WHAT THE TASK REQUIRES:
In the data below, set out the part that opens with the line containing "15% sur les" and closes with the line containing "Muzeum firmowe według WWAA" as a numbered list, including both of those lines and leaving out blank lines. Leave the pictures out of the answer.

EXERCISE INPUT:
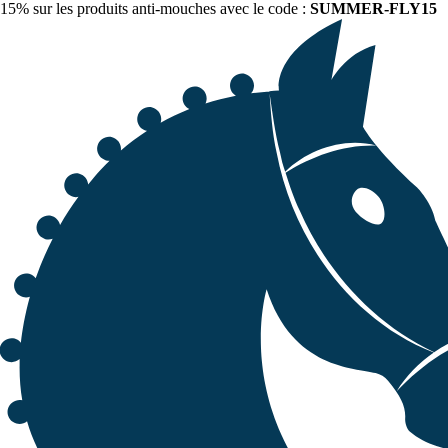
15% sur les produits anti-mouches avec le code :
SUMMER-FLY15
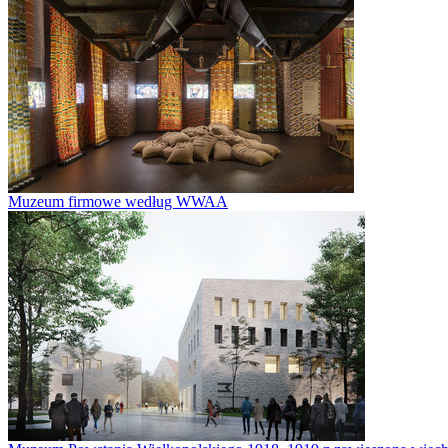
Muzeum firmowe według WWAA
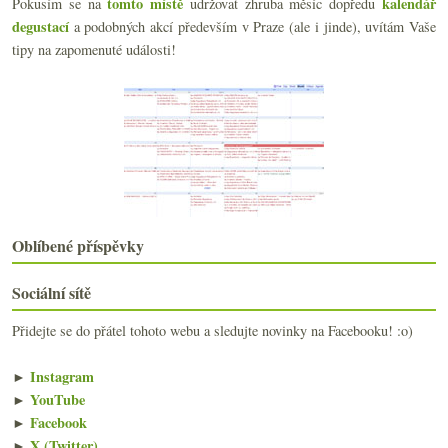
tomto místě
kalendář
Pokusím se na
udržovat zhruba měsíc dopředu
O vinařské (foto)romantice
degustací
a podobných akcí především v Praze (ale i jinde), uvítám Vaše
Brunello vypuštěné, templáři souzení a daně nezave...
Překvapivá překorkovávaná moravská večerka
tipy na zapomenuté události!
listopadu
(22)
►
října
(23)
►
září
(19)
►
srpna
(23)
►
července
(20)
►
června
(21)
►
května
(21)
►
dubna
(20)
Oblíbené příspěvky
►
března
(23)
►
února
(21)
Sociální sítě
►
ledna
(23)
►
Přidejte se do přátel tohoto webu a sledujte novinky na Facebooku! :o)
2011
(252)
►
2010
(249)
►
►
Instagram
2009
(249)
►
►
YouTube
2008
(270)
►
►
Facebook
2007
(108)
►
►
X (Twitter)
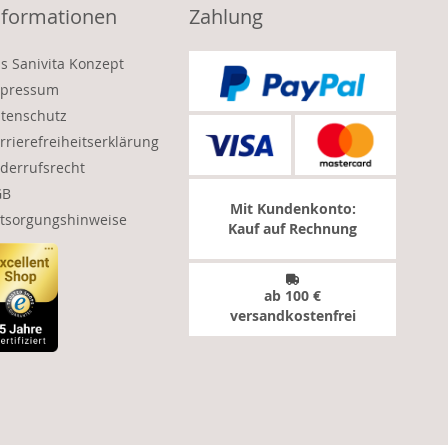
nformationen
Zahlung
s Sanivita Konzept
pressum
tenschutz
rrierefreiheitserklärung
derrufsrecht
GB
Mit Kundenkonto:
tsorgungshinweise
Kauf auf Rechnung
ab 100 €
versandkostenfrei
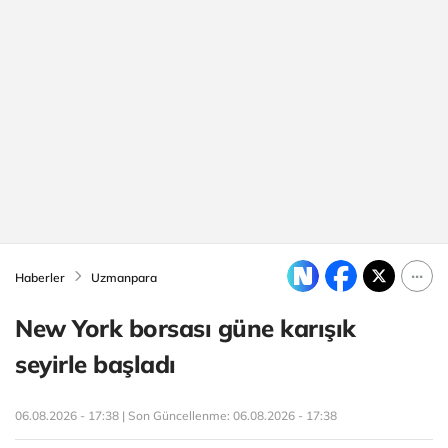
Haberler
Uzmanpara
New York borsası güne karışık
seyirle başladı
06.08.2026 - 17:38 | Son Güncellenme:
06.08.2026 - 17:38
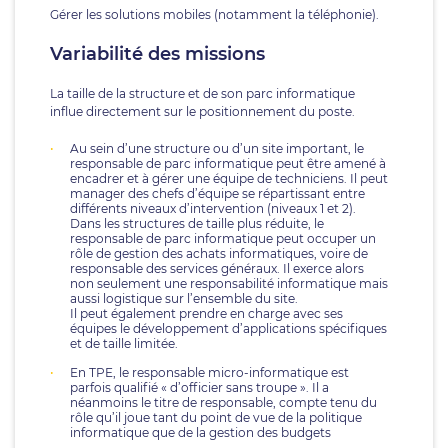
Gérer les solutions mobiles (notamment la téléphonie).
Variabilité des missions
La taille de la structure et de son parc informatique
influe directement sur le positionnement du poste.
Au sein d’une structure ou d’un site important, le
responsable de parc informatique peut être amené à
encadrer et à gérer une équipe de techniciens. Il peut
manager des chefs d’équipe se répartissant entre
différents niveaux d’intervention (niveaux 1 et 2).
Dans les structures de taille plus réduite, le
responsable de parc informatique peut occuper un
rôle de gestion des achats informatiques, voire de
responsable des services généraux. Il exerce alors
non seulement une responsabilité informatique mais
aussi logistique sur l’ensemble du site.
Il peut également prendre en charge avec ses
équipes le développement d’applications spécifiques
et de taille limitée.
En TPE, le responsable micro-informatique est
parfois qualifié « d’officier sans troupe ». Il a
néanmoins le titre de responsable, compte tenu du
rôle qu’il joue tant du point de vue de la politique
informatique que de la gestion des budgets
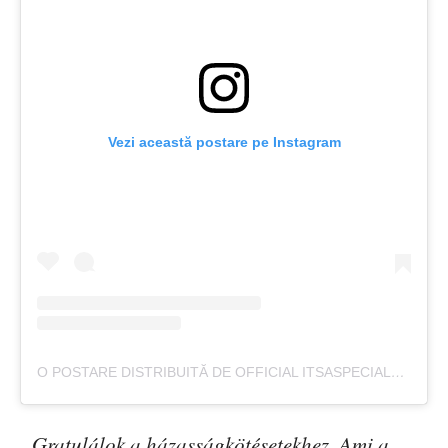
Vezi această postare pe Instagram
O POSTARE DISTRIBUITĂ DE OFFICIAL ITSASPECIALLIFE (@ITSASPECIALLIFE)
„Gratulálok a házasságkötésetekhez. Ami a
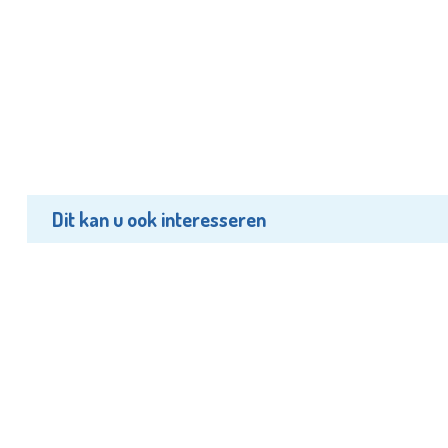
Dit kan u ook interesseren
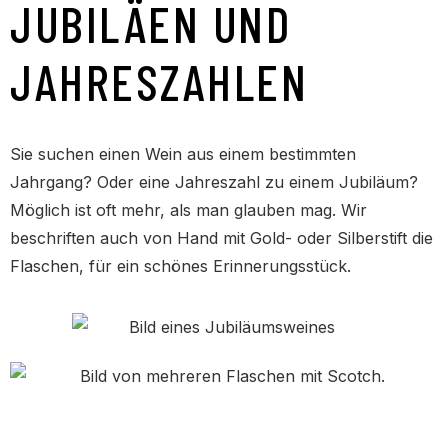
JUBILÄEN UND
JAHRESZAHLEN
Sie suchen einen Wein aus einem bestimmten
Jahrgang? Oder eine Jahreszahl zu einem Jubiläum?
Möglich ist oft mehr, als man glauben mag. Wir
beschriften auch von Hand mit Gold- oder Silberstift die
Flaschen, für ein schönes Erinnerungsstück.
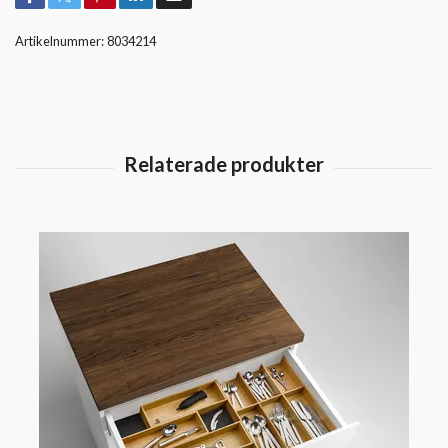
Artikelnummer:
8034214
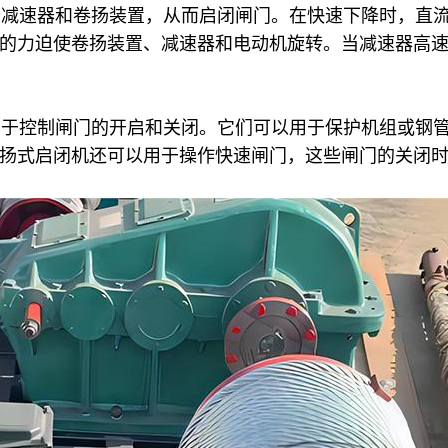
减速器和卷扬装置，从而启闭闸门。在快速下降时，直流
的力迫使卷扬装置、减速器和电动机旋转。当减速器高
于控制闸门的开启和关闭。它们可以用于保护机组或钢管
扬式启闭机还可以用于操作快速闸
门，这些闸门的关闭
==
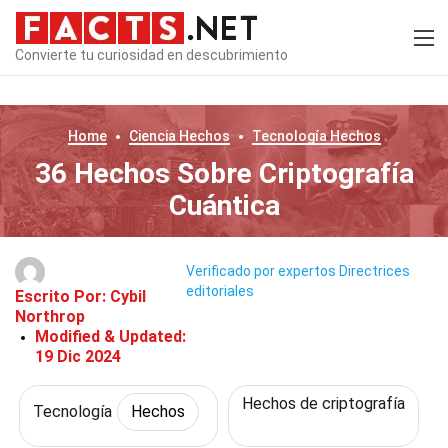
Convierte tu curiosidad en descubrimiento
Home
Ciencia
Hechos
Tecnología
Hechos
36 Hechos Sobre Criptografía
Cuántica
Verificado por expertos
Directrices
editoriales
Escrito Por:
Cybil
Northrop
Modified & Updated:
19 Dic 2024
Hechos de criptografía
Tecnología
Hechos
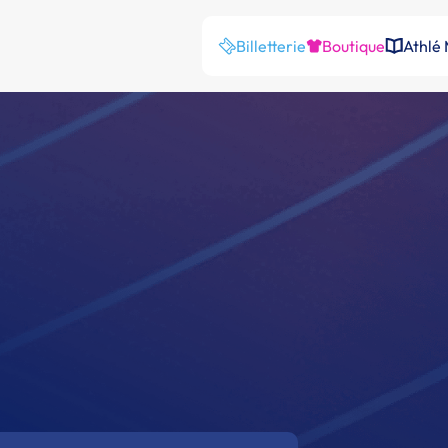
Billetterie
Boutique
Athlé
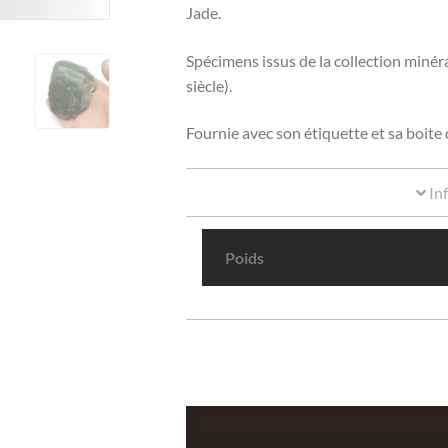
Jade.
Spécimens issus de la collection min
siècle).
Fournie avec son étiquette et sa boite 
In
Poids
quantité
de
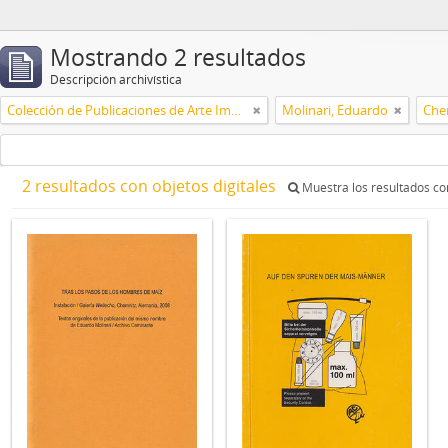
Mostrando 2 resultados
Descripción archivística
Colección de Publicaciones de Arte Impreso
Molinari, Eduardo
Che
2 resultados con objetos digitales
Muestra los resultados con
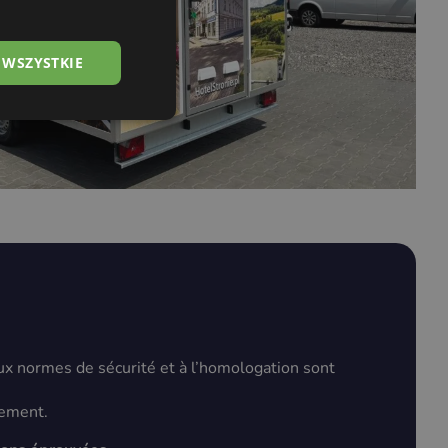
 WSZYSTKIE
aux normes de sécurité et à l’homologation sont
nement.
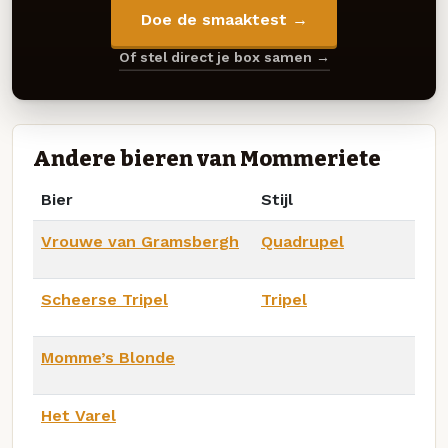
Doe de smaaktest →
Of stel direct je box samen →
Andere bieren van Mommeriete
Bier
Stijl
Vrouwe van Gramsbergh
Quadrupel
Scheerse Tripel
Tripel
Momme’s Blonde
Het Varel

EXERCISE ANSWER:
1. 15% sur les produits anti-mouches avec le code :
2. SUMMER-FLY15
3. Muzeum firmowe według WWAA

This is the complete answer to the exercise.